Input data ▸
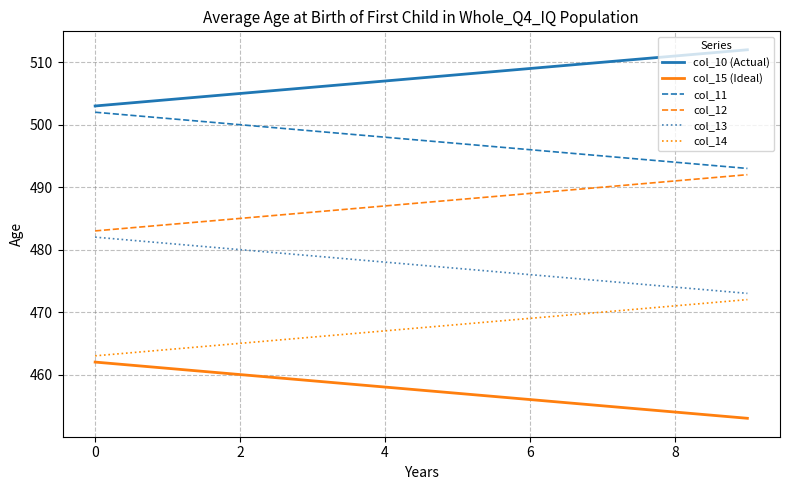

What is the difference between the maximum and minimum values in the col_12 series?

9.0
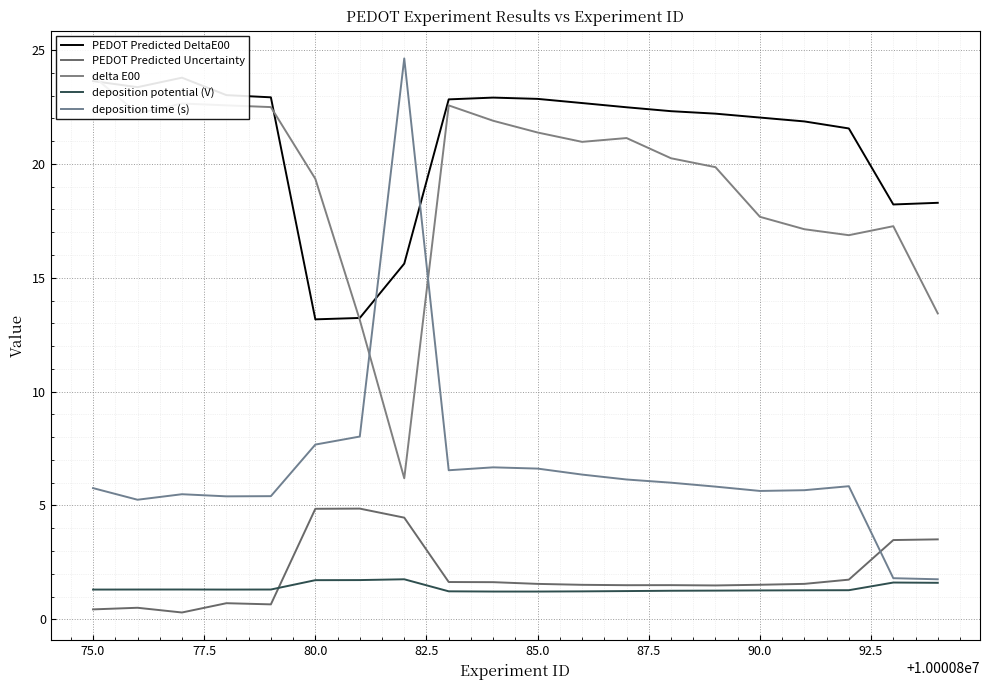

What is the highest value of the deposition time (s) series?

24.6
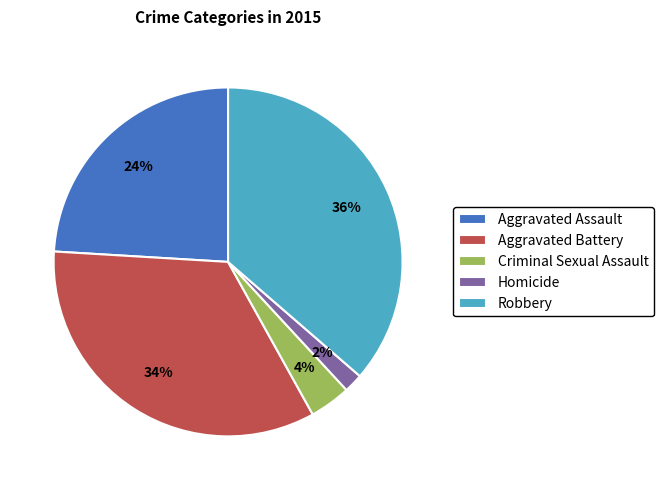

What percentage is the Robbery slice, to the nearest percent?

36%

Job item ▸
Extract each line from the rows above that contains the string "What", counting only matches with the same capitalization.

Task answer ▸
What is the difference between the maximum and minimum values in the col_12 series?
What is the highest value of the deposition time (s) series?
What percentage is the Robbery slice, to the nearest percent?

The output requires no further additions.